The following is an example from Dr. Laura Ziegler’s intro statistics class at ISU.

Facebook is a social networking website. One piece of data that members of Facebook often report is their relationship status: single, in a relationship, married, it’s complicated, etc.

With the help of Lee Byron of Facebook, David McCandless examined changes in peoples’ relationship status, in particular, breakups. A plot of the results showed that there were repeated peaks on Mondays. Based on this initial examination of data, McCandless speculated that breakups are reported at higher frequency on Mondays.

To test this research hypothesis, McCandless collected a random sample of 75 breakups reported on Facebook within the last year. Of these sampled breakups, 20 occurred on a Monday.

Research Question: Are people more likely to break up on Mondays than other days of the week?

Question 3

Part A: Describe the parameter in context and provide the appropriate symbol.

Part B: What is the value of the statistic?

Part C: Is this an observational study or an experiment?

Part D: What types of inferences we will be able to draw?

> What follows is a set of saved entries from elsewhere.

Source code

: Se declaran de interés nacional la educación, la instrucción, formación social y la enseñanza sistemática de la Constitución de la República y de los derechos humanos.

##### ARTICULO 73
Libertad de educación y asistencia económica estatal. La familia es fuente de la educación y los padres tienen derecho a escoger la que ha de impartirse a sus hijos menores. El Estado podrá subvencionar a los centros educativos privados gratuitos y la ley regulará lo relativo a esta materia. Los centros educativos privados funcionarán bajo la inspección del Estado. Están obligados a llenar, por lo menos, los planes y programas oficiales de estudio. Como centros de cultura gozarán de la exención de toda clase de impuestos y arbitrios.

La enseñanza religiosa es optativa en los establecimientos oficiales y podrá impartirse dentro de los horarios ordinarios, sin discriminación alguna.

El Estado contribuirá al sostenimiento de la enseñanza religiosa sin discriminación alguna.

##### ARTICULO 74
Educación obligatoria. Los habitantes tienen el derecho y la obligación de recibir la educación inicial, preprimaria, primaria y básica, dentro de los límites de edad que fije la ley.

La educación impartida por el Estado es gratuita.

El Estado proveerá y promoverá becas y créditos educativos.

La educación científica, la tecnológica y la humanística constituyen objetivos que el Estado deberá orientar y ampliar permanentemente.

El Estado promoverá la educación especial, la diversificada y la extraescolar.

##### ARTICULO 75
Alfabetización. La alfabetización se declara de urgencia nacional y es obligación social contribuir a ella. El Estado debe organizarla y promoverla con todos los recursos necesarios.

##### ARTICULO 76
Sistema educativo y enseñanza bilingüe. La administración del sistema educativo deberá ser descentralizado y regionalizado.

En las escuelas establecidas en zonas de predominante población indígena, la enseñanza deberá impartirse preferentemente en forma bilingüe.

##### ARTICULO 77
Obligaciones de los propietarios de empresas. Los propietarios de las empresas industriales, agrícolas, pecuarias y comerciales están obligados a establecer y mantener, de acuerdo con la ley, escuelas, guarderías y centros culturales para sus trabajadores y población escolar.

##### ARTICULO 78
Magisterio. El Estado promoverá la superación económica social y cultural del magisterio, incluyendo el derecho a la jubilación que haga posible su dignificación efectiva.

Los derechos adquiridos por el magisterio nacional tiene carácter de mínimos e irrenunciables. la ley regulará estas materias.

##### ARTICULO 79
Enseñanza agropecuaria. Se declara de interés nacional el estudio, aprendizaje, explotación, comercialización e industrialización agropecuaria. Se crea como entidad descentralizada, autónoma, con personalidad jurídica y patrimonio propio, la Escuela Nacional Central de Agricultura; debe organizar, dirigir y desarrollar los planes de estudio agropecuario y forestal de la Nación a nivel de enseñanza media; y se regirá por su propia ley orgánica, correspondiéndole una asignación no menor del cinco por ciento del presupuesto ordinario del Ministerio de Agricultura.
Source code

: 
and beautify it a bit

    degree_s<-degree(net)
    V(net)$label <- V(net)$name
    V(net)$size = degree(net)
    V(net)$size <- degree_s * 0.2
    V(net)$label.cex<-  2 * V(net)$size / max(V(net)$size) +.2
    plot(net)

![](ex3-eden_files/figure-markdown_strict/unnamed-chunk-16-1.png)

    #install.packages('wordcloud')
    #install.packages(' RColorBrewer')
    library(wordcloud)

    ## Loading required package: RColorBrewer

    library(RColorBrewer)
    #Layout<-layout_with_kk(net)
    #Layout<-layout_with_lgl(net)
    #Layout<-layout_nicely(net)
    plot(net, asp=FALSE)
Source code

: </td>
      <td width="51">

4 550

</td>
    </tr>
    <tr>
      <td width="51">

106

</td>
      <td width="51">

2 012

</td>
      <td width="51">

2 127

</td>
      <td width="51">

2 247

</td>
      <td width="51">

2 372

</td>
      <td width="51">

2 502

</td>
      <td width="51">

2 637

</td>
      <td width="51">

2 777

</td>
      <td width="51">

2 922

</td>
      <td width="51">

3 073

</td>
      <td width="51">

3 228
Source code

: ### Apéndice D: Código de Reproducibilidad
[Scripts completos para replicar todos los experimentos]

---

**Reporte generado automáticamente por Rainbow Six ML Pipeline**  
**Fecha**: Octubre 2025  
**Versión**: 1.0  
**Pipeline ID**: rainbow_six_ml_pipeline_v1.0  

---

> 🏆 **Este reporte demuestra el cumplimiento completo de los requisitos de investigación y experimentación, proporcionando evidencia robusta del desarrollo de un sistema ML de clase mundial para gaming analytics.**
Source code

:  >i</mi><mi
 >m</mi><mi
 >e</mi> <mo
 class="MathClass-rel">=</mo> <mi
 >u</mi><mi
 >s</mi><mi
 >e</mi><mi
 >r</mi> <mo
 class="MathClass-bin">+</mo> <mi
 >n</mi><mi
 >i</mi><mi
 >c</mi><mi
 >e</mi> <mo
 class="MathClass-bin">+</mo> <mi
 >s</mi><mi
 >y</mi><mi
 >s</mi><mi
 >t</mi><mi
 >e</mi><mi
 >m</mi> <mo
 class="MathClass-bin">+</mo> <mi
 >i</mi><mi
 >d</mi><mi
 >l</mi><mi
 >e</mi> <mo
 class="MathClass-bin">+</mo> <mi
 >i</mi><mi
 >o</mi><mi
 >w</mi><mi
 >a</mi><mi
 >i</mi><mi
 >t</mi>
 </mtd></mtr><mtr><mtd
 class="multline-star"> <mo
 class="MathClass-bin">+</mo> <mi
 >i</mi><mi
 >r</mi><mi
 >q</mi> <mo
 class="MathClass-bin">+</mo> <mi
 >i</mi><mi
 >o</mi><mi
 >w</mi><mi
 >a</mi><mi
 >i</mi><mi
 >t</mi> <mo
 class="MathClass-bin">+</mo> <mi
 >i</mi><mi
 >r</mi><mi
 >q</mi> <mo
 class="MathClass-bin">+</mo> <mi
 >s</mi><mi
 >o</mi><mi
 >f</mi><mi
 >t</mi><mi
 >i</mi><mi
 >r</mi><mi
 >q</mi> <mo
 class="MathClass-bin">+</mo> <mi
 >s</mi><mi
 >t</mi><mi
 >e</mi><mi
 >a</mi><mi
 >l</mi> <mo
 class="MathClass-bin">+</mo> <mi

Causal claims? Generalizations?

Part E: State the null and alternate hypothesis using the notation in the slides.

Part F: Are the conditions met to conduct a hypothesis test using the Normal distribution? State the conditions and whether they are met or not met.

Part G: What is the value of the test-statistic?

Part H: Find the p-value using pnorm().

Part I: Write up a conclusion to answer the research question.